In installations from 2016 to 2020, Mukherjee has extended the dimensionality of his work beyond relief to full sculpture. The 48 ft wall-piece Elemental (2016) employed eight folded aluminum panels whose colors and painted forms call to mind molten lava or an evolving universe. In exhibitions at 68 Projects ("Molting the Fractured," Berlin, 2017) and The Kitchen ("On Whiteness," 2018) he presented hand-molded, human-sized aluminum works coated in acrylic that hung from the ceiling and reached the floor; the latter show's Tree Skin (2018) consisted of two pieces that reference oak tree trunks as a corporeal stand-in, evoking both callused and weathered flesh and the sites of lynching to address the violence perpetrated against non-white bodies.

==Recognition and collections==
Mukherjee has received fellowships from the John Simon Guggenheim Memorial Foundation and Villa Aurora & Thomas Mann House e.V. (both in 2017), the City of Los Angeles Department of Cultural Affairs (COLA, 2015–6), and the California Community Foundation (2009). He has been awarded public art commissions for permanent installations in Los Angeles—at SoFi Stadium and the Facebook Headquarters in 2020—and in Toledo, Ohio, at the James M. Ashley and Thomas W.L. Ashley United States Courthouse, also in 2020.

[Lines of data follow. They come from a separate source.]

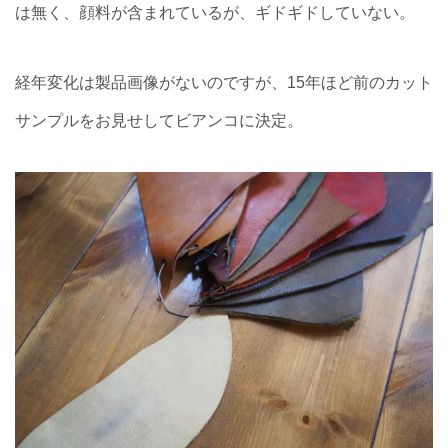
は無く、顔料が含まれているが、ギドギドしていない。
経年変化は製品画像がないのですが、15年ほど前のカット
サンプルをお見せしてビアンコに決定。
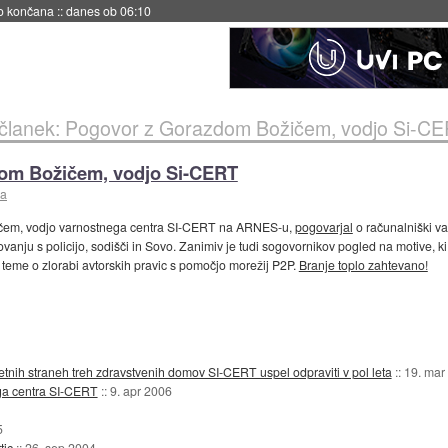
s ob 06:09
članek: Pogovor z Gorazdom Božičem, vodjo Si-C
dom Božičem, vodjo Si-CERT
na
čem, vodjo varnostnega centra SI-CERT na ARNES-u,
pogovarjal
o računalniški var
vanju s policijo, sodišči in Sovo. Zanimiv je tudi sogovornikov pogled na motive, 
 teme o zlorabi avtorskih pravic s pomočjo morežij P2P.
Branje toplo zahtevano!
etnih straneh treh zdravstvenih domov SI-CERT uspel odpraviti v pol leta
::
19. mar
ga centra SI-CERT
::
9. apr 2006
5
tic
::
26. sep 2004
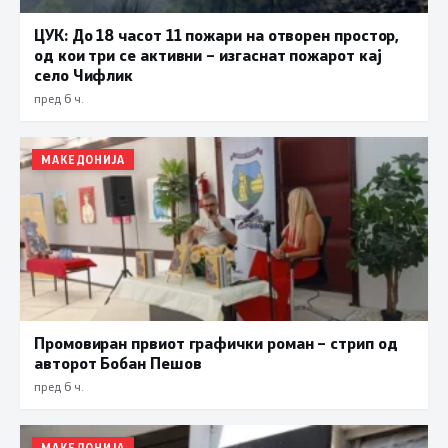
ЦУК: До 18 часот 11 пожари на отворен простор,
од кои три се активни – изгаснат пожарот кај
село Чифлик
пред 6 ч.
МАКЕДОНИЈА
Промовиран првиот графички роман – стрип од
авторот Бобан Пешов
пред 6 ч.
МАКЕДОНИЈА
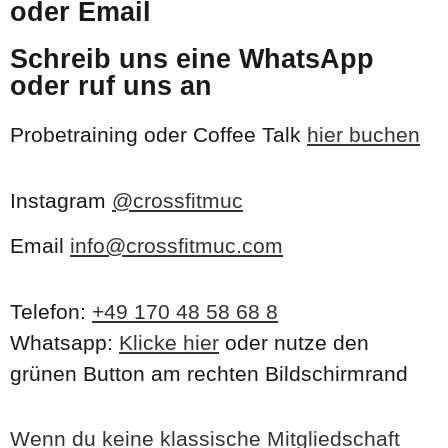
oder Email
Schreib uns eine WhatsApp
oder ruf uns an
Probetraining oder Coffee Talk
hier buchen
Instagram
@crossfitmuc
Email
info@crossfitmuc.com
Telefon:
+49 170 48 58 68 8
Whatsapp:
Klicke hier
oder nutze den
grünen Button am rechten Bildschirmrand
Wenn du keine klassische Mitgliedschaft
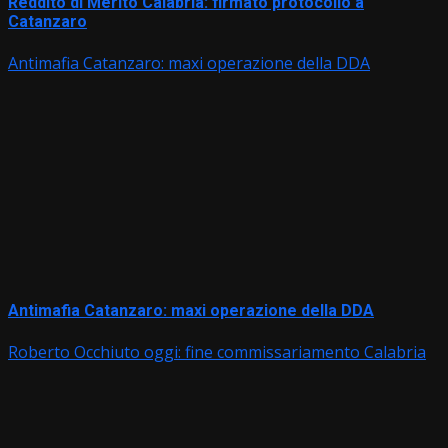
Reddito di Merito Calabria: firmato protocollo a
Catanzaro
Antimafia Catanzaro: maxi operazione della DDA
Antimafia Catanzaro: maxi operazione della DDA
Roberto Occhiuto oggi: fine commissariamento Calabria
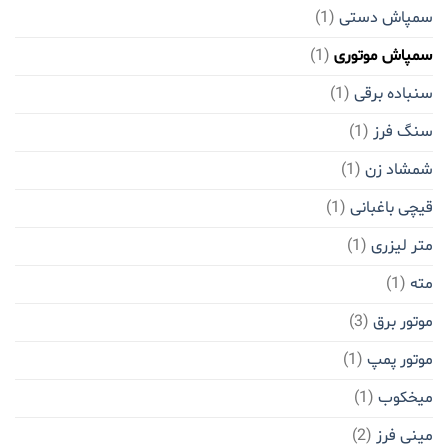
سمپاش دستی
(1)
سمپاش موتوری
(1)
سنباده برقی
(1)
سنگ فرز
(1)
شمشاد زن
(1)
قیچی باغبانی
(1)
متر لیزری
(1)
مته
(1)
موتور برق
(3)
موتور پمپ
(1)
میخکوب
(1)
مینی فرز
(2)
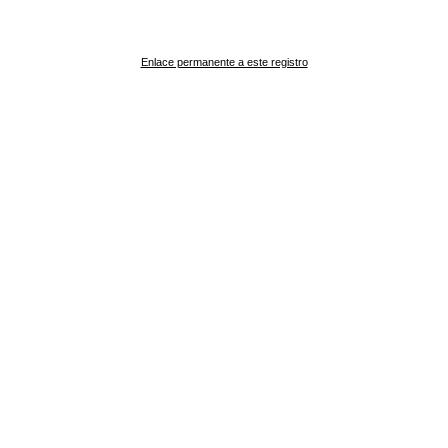
Enlace permanente a este registro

Mukherjee's work belongs to the public collections of the Museum of Modern Art, Museum of Contemporary Art Los Angeles, Los Angeles County Museum of Art, Hammer Museum, Colección Jumex (Mexico City), Kiran Nadar Museum of Art (New Delhi), Nerman Museum of Contemporary Art, Orange County Museum of Art, Portland Art Museum, San Jose Museum of Art, and Weatherspoon Art Museum, in addition to several private, corporate and college collections.